The Australian share market is a great way to generate that income. Dividends and distributions are much more reliable than share price movements, which is why I think income shouldn't be underestimated. Throw in the franking credits and there are some great options out there.
Here are four I'd consider:
WAM Capital Limited (ASX: WAM)
WAM Capital is one of the largest listed investment companies on the ASX. Its sole purpose is to invest in undervalued growth companies for shareholders. It then pays out a lot of the profit as a growing dividend.
The investment team have a strong track record and there's a good chance the outperformance will continue. WAM Capital is trading with a fully franked dividend yield of 6.08%.
Medibank Private Ltd (ASX: MPL)
Medibank is the biggest private health insurer in Australia. Management are implementing a number of strategies to reduce costs and increase revenue.

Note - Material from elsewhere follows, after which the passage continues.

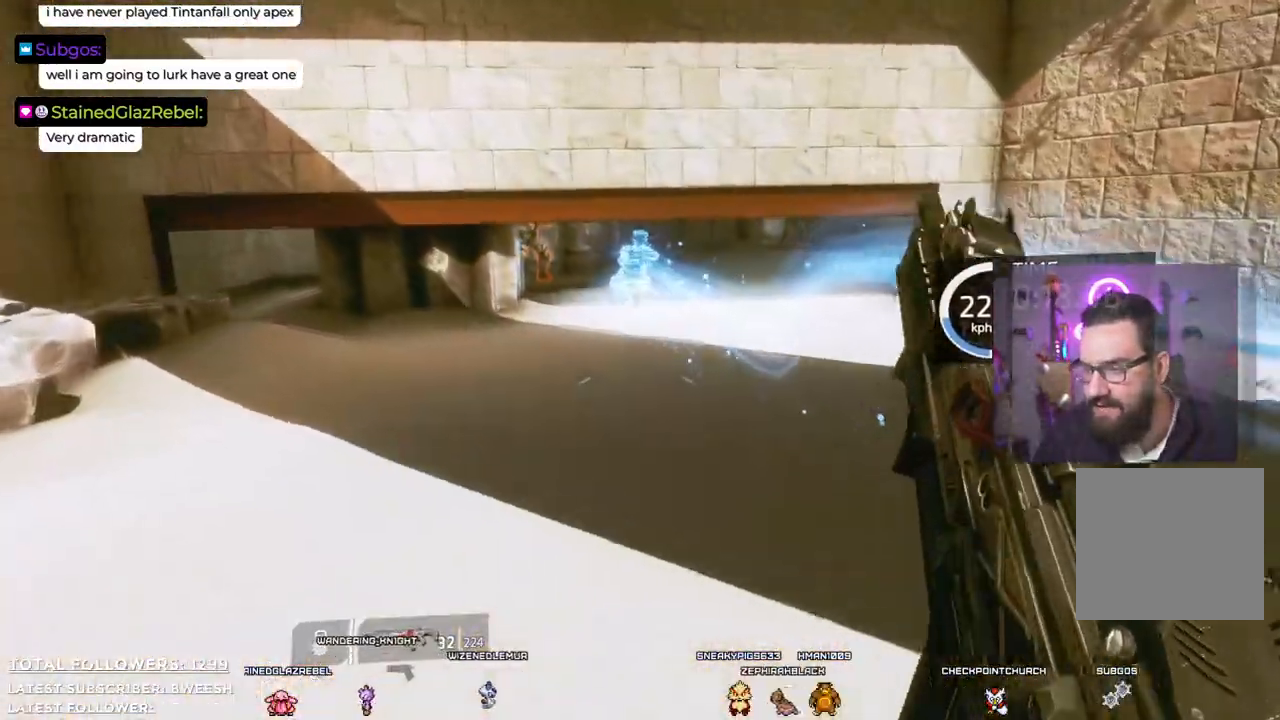
{"buttons": [], "left_stick": "up", "right_stick": "center", "events": []}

It's hard to say what will happen in the short-term with the private health insurance industry but it should be a growth sector in the long-term thanks to the ageing demographics and rising population.
Medibank has a fully franked dividend yield of 3.93%.

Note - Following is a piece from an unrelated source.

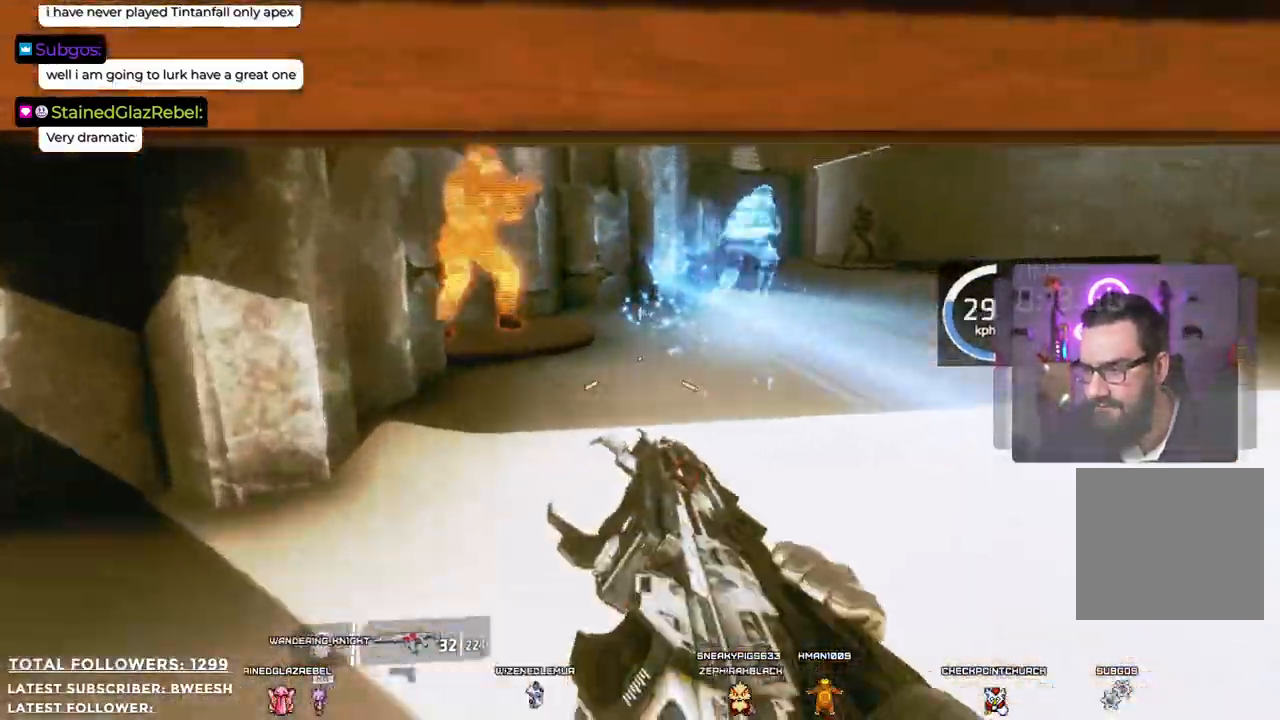
{"buttons": [], "left_stick": "up-right", "right_stick": "center", "events": [[33, "right_stick", "left"], [150, "right_stick", "up-left"], [233, "R2", "down"], [334, "right_stick", "center"], [384, "left_stick", "up-right"], [400, "R2", "up"]]}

Rural Funds Group (ASX: RFF)
Rural Funds is one of the fastest growing real estate investment trusts on the ASX. It purely invests in agricultural property and has a good mix of farm types including almonds, macadamias, vineyards, cattle, poultry and cotton.
The diversified property portfolio and growing income makes Rural Funds a good income choice in my opinion. It currently has a distribution yield of 4.62%.
Telstra Corporation Ltd (ASX: TLS)
This is a bit of a left field choice considering all of the negativity surrounding the business and my own scepticism of Telstra.
However, Telstra's share price reduction makes it more attractive and increases the potential dividend yield. It's important to be aware that management are decreasing the dividend and the payout ratio, but I think is a good forward-thinking decision.
Management are acknowledging the problems and are going to focus on turning Telstra into a technology stock, which should be good for long-term growth.
Based on the new annual dividend guidance of 22 cents per share, it's trading on a forward fully franked yield of 5.99%.
Foolish takeaway
I think WAM Capital and Rural Funds are great long-term choices for income.
Telstra could actually be a good choice at the current price as long as management can start sustainably growing earnings per share in a few years time.